There was some chatter online yesterday about the fact that the UK Supreme Court sat for the first time with a 3-2 female-male majority. The Supreme Court of New Zealand had done so last year. Despite the complement of female justices over the last 20 years, the Supreme Court of Canada doesn’t seem to have had a female majority panel yet. And there haven’t been sufficient female justices on the High Court of Australia for it to have happened there. Against that backdrop, I thought I’d find out if and when the Irish Supreme Court had first sat with female majority panels, and this is what I found.

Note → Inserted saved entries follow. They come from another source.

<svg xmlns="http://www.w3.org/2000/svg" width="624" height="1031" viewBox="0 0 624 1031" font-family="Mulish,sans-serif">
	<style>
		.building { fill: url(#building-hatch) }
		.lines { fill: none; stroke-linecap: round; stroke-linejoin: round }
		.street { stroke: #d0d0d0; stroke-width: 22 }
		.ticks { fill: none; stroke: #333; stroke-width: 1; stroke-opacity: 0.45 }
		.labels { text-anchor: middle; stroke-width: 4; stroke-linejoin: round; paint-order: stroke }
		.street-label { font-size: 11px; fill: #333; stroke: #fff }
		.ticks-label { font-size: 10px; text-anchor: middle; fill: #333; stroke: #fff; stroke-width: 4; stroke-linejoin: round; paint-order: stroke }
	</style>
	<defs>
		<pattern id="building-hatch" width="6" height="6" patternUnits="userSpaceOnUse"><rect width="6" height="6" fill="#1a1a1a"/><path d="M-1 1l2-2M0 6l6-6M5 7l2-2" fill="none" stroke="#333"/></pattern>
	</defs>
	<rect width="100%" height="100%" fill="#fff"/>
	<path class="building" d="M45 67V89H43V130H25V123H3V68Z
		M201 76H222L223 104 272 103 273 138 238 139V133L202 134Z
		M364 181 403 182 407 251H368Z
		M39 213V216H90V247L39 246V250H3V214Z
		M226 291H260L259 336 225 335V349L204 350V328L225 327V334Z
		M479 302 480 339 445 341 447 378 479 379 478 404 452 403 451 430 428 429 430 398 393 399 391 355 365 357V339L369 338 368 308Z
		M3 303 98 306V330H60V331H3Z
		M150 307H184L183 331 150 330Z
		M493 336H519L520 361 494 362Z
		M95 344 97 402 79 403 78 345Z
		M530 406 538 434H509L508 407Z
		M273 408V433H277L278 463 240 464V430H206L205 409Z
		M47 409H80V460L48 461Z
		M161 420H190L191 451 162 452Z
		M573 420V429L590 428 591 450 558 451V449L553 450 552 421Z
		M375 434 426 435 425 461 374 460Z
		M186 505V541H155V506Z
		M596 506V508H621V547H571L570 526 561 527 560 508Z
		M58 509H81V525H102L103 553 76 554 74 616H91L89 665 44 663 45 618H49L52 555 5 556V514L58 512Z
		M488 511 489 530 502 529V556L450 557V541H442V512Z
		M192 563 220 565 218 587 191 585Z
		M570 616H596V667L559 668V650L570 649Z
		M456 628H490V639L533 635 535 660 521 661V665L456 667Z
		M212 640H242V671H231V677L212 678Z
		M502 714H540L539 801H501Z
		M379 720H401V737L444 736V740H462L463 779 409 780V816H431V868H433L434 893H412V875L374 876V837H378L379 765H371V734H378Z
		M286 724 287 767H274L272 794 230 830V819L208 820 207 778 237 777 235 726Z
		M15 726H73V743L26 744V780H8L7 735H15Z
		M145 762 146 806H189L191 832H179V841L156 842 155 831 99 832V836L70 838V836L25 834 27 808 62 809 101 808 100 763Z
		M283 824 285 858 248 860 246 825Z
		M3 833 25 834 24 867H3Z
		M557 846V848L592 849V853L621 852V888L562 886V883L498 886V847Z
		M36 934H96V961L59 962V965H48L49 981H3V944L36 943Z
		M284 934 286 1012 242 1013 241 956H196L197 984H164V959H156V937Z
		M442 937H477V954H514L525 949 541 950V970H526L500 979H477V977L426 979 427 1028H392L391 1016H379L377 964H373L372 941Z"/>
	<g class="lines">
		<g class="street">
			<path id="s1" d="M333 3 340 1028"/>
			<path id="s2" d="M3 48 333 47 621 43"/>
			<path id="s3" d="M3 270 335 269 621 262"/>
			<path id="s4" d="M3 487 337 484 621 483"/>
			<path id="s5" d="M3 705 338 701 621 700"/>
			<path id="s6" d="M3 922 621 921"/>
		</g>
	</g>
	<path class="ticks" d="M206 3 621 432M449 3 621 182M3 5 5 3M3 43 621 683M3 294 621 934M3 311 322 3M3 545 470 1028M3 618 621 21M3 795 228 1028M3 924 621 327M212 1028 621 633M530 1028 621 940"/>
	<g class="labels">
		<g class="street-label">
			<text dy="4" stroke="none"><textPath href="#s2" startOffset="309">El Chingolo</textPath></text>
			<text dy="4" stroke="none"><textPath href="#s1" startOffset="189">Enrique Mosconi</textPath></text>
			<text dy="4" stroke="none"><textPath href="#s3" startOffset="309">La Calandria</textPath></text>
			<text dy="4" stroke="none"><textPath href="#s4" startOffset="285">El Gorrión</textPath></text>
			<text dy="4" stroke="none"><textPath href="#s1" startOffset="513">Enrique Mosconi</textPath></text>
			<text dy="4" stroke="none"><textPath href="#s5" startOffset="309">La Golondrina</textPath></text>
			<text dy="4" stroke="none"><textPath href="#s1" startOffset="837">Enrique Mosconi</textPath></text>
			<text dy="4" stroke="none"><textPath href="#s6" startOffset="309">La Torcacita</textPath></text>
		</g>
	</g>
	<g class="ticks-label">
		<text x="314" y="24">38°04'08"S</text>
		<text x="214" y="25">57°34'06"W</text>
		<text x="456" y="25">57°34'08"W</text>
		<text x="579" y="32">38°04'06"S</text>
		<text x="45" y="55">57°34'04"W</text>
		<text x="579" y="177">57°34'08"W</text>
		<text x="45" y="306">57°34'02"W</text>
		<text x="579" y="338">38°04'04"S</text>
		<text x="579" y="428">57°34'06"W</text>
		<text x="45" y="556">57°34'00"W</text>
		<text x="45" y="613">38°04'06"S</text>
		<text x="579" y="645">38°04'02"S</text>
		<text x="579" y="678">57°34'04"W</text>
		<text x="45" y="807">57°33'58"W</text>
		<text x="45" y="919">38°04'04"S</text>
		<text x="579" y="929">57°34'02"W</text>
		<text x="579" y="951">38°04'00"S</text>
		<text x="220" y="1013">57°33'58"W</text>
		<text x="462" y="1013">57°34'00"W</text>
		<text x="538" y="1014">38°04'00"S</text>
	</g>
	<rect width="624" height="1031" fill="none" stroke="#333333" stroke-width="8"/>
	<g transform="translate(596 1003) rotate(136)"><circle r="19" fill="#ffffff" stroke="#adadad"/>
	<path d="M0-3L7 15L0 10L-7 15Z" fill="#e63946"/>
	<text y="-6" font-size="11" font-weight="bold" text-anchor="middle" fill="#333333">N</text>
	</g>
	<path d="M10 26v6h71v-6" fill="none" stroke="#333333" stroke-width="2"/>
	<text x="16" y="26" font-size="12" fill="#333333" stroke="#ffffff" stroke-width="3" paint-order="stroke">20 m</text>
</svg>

The first majority female panel in the Irish Supreme Court happened more than EIGHTEEN years ago. Denham J was the first woman appointed to the Supreme Court, in 1992; McGuinness J was the second, in January 2000; and a female 2-1 majority on a 3-judge panel of the Supreme Court happened almost immediately after that appointment, in February 2000. In Dalton v Governor of the Training Unit  IESC 49 (29 February 2000) Denham and McGuinness JJ sat with Hardiman J (the image, above left, is of McGuinness J (left) and Denham J (right)).
Macken J (pictured right) was the third woman appointed to the Supreme Court, in May 2005; and a female 3-2 majority on a 5-judge panel of the Supreme happened soon after that appointment, in November 2005. In DPP v Gilligan  IESC 78 (23 November 2005) Denham, McGuinness and Macken JJ sat with Geoghegan and Fennelly JJ.
There does not seem to have been a 3-judge panel on which all three of Denham, McGuinness and Macken JJ sat before McGuinness J retired at the end of 2005.
Denham J became Chief Justice in 2011 (and retired in 2017). The next women appointed were Laffoy J (2013–2017) and Dunne J (2013-present), appointed on the same day (pictured left are Laffoy J (left) and Dunne J (right) on the occasion of their appointment to the Supreme Court by President Higgins (centre)). The first all-female 3-judge panel is Cagney v Bank of Ireland  IESC 80 (22 October 2015) on which Denham CJ, Laffoy and Dunne JJ sat.
The next women appointed were O’Malley J (2015-present; pictured right), and Finlay Geoghegan J (2017-present). The first female 4-3 majority on a 7-judge panel was Murray v Budds  IESC 4 (02 February 2017) where Denham CJ, Laffoy, Dunne and O’Malley JJ sat with O’Donnell, McKechnie and MacMenamin JJ.
Incidentally, given that some of the recent coverage of the UK Supreme Court centred on the fact that Lady Arden succeeded her husband Lord Mance on the Supreme Court bench, it should be noted that Ireland got here first too, with Finlay Geoghegan J (pictured left) being appointed to the Supreme Court some time after her husband, Hugh Geoghegan, retired from that court.
Finally, Ruth Bader Ginsburg, Associate Justice of the US Supreme Court, has said many times:
People ask me sometimes, ‘When do you think it will be enough? When will there be enough women on the court?’ And my answer is: when there are nine.
By that standard, the Irish Supreme Court has a way to go for an all-female bench of 5 or 7, or for every judge to be female. But it is far ahead of many of its counterparts elsewhere in the common law world. And it has done so quietly, without any of the fanfare that accompanied yesterday’s hearing in the UK Supreme Court.
Update (28 July 2019): In May 2019, when Finlay Geoghegan J retired, she was succeeded by Irvine J (pictured right), so the gender-balance on the Court did not change. Petecel v Minister for Social Protection  IESC 58 (18 July 2019), which is the first decision in which Irvine J participated, was a majority-female three-judge panel in which O’Malley J gave a judgment in which Clarke CJ and Irvine J concurred.